Life has been interesting. I have successfully finished first year and am moving into the second and well, not so final year. I am going to keep going after getting my ADN and work toward a BSN, then who knows, I may keep chugging along!

I took the NCLEX PN today. I'm not sure why I took it, as I probably wont work as a LPN, but the experience was worth it. That NCLEX is no joke. That's all I have to say about that!

I will try to keep you updated on second year. I hear it's going to be pretty interesting!


Wednesday, June 6, 2012

Losing My Enthusiasm


This is how I feel. Like I'm stuck in a sink hole. I'm half way through nursing school. I'm in what should be the easiest rotation for me but it is proving to be a challenge. My support system is failing me. My support system is becoming my biggest distraction and I can't wrap my brain around why.

My marriage isn't going to survive this. I never realized how weak my marriage was until nursing school. I am working so hard to get through this to give us the life we have so desperately wanted for so many years, just for him to give me constant grief and make my life so miserable. I sacrificed many, MANY years for him living with his mother, you would think he would be able to handle two. No, he can't.
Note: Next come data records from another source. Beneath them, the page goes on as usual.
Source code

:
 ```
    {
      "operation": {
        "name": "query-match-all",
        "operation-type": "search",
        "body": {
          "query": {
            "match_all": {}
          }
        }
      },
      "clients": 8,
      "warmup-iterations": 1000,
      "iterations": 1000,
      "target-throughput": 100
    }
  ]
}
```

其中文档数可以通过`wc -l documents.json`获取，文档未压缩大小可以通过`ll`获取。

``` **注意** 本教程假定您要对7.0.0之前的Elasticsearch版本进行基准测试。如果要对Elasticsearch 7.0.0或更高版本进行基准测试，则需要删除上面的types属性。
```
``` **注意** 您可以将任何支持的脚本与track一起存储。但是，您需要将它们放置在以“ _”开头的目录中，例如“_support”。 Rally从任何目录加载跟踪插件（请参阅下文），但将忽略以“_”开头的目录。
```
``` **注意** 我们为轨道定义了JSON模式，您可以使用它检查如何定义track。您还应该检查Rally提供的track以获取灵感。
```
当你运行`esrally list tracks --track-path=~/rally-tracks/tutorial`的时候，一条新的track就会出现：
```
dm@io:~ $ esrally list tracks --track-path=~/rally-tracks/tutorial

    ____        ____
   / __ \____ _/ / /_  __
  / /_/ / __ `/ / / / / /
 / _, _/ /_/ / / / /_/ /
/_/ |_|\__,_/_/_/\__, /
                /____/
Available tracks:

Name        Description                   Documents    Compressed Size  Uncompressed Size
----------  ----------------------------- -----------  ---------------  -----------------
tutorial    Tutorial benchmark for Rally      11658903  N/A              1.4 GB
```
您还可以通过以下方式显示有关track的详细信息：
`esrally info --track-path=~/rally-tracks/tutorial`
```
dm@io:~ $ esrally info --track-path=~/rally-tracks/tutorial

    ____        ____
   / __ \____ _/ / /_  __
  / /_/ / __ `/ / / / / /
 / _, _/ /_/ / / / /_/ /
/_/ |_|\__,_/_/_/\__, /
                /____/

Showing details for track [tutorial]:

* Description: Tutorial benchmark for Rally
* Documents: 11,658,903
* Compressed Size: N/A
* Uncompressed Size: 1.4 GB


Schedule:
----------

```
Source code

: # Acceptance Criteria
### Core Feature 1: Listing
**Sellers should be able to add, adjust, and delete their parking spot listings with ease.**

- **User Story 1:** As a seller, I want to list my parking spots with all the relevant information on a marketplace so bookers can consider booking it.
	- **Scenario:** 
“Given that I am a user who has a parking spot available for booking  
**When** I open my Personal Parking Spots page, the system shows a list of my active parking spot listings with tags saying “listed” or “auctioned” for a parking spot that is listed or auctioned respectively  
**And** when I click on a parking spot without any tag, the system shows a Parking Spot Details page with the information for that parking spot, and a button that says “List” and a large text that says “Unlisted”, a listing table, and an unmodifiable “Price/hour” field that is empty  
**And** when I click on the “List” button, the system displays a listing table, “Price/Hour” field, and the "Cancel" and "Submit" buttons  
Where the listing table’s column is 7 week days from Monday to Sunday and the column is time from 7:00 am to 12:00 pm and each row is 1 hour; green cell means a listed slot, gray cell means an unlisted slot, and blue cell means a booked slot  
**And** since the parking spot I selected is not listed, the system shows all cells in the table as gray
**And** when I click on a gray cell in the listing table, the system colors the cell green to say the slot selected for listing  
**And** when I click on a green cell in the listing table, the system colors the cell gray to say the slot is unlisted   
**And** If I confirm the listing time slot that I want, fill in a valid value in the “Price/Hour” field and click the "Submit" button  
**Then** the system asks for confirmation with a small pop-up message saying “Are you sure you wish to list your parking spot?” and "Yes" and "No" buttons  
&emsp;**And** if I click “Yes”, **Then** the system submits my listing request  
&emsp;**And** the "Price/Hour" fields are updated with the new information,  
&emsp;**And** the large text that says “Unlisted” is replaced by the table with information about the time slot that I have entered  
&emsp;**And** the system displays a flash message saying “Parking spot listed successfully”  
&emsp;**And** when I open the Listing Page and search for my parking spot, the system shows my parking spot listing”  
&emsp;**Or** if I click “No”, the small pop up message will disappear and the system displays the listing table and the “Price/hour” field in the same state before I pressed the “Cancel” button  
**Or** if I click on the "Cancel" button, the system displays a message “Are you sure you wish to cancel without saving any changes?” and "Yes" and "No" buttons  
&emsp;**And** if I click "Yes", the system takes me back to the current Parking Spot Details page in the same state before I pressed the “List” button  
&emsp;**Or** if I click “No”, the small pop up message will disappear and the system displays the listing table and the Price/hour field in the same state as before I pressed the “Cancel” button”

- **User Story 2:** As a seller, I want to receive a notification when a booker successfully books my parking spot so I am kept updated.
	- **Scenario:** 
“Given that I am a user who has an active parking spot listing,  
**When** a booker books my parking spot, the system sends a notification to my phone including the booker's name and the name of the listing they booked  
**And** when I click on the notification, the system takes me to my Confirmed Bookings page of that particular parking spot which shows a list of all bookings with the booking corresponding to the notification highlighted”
Don't get me wrong. He does help with the physical aspect of things. Emotionally, I'm on my own. He has always sucked at being there for me emotionally though. I guess some things will never change. But now, it's affecting my future like it never has before. If I fail because of his bull, I will never forgive him. If I make it through and he leaves, I will never forgive him. Why is it so hard for him to be here for me emotionally?

All I can do is pray for strength.

Monday, March 12, 2012

Med/Surg Nursing


Med/Surg nursing is no joke! I just completed the surgical part (103) of the rotation, now I am entering the med part (102). This stuff is a lot of hard work, wear and tear on your nerves and quite frankly, the tester of your sanity! Mine has been tested over and over!


We are embarking on the two year anniversary of Hunters demise. I still think about him everyday and wonder if I would be in school right now had things turned out differently. I guess we will never know.

My original class has already graduated and most have already gotten their first jobs as RN's. It was bittersweet to read about their success, in ways it hurt but in more ways, I am so proud of them. They worked hard and deserve the freedom of being finished with the private hell known as nursing school. After this semester, I will be a third of the way done, with three more semesters to go. My graduation date is May 2013, just around the corner really. I can't wait to be d-o-n-e! It has definitely been a long road to travel, but I can also say, quite the interesting journey.